• Assignment
Your answer must be the listing repeated word for word, without its pictures.

• Dataset extract
>>>>

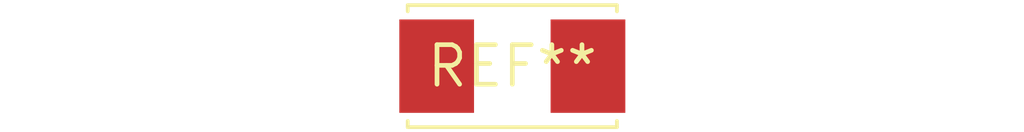
<source format=kicad_pcb>
(kicad_pcb (version 20240108) (generator pcbnew)

  (general
    (thickness 1.6)
  )

  (paper "A4")
  (layers
    (0 "F.Cu" signal)
    (31 "B.Cu" signal)
    (32 "B.Adhes" user "B.Adhesive")
    (33 "F.Adhes" user "F.Adhesive")
    (34 "B.Paste" user)
    (35 "F.Paste" user)
    (36 "B.SilkS" user "B.Silkscreen")
    (37 "F.SilkS" user "F.Silkscreen")
    (38 "B.Mask" user)
    (39 "F.Mask" user)
    (40 "Dwgs.User" user "User.Drawings")
    (41 "Cmts.User" user "User.Comments")
    (42 "Eco1.User" user "User.Eco1")
    (43 "Eco2.User" user "User.Eco2")
    (44 "Edge.Cuts" user)
    (45 "Margin" user)
    (46 "B.CrtYd" user "B.Courtyard")
    (47 "F.CrtYd" user "F.Courtyard")
    (48 "B.Fab" user)
    (49 "F.Fab" user)
    (50 "User.1" user)
    (51 "User.2" user)
    (52 "User.3" user)
    (53 "User.4" user)
    (54 "User.5" user)
    (55 "User.6" user)
    (56 "User.7" user)
    (57 "User.8" user)
    (58 "User.9" user)
  )

  (setup
    (pad_to_mask_clearance 0)
    (pcbplotparams
      (layerselection 0x00010fc_ffffffff)
      (plot_on_all_layers_selection 0x0000000_00000000)
      (disableapertmacros false)
      (usegerberextensions false)
      (usegerberattributes false)
      (usegerberadvancedattributes false)
      (creategerberjobfile false)
      (dashed_line_dash_ratio 12.000000)
      (dashed_line_gap_ratio 3.000000)
      (svgprecision 4)
      (plotframeref false)
      (viasonmask false)
      (mode 1)
      (useauxorigin false)
      (hpglpennumber 1)
      (hpglpenspeed 20)
      (hpglpendiameter 15.000000)
      (dxfpolygonmode false)
      (dxfimperialunits false)
      (dxfusepcbnewfont false)
      (psnegative false)
      (psa4output false)
      (plotreference false)
      (plotvalue false)
      (plotinvisibletext false)
      (sketchpadsonfab false)
      (subtractmaskfromsilk false)
      (outputformat 1)
      (mirror false)
      (drillshape 1)
      (scaleselection 1)
      (outputdirectory "")
    )
  )

  (net 0 "")

  (footprint "Fuseholder_Littelfuse_Nano2_157x" (layer "F.Cu") (at 0 0))

)

</source>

<<<<

• Output of the task
<source format=kicad_pcb>
(kicad_pcb (version 20240108) (generator pcbnew)

  (general
    (thickness 1.6)
  )

  (paper "A4")
  (layers
    (0 "F.Cu" signal)
    (31 "B.Cu" signal)
    (32 "B.Adhes" user "B.Adhesive")
    (33 "F.Adhes" user "F.Adhesive")
    (34 "B.Paste" user)
    (35 "F.Paste" user)
    (36 "B.SilkS" user "B.Silkscreen")
    (37 "F.SilkS" user "F.Silkscreen")
    (38 "B.Mask" user)
    (39 "F.Mask" user)
    (40 "Dwgs.User" user "User.Drawings")
    (41 "Cmts.User" user "User.Comments")
    (42 "Eco1.User" user "User.Eco1")
    (43 "Eco2.User" user "User.Eco2")
    (44 "Edge.Cuts" user)
    (45 "Margin" user)
    (46 "B.CrtYd" user "B.Courtyard")
    (47 "F.CrtYd" user "F.Courtyard")
    (48 "B.Fab" user)
    (49 "F.Fab" user)
    (50 "User.1" user)
    (51 "User.2" user)
    (52 "User.3" user)
    (53 "User.4" user)
    (54 "User.5" user)
    (55 "User.6" user)
    (56 "User.7" user)
    (57 "User.8" user)
    (58 "User.9" user)
  )

  (setup
    (pad_to_mask_clearance 0)
    (pcbplotparams
      (layerselection 0x00010fc_ffffffff)
      (plot_on_all_layers_selection 0x0000000_00000000)
      (disableapertmacros false)
      (usegerberextensions false)
      (usegerberattributes false)
      (usegerberadvancedattributes false)
      (creategerberjobfile false)
      (dashed_line_dash_ratio 12.000000)
      (dashed_line_gap_ratio 3.000000)
      (svgprecision 4)
      (plotframeref false)
      (viasonmask false)
      (mode 1)
      (useauxorigin false)
      (hpglpennumber 1)
      (hpglpenspeed 20)
      (hpglpendiameter 15.000000)
      (dxfpolygonmode false)
      (dxfimperialunits false)
      (dxfusepcbnewfont false)
      (psnegative false)
      (psa4output false)
      (plotreference false)
      (plotvalue false)
      (plotinvisibletext false)
      (sketchpadsonfab false)
      (subtractmaskfromsilk false)
      (outputformat 1)
      (mirror false)
      (drillshape 1)
      (scaleselection 1)
      (outputdirectory "")
    )
  )

  (net 0 "")

  (footprint "Fuseholder_Littelfuse_Nano2_157x" (layer "F.Cu") (at 0 0))

)

</source>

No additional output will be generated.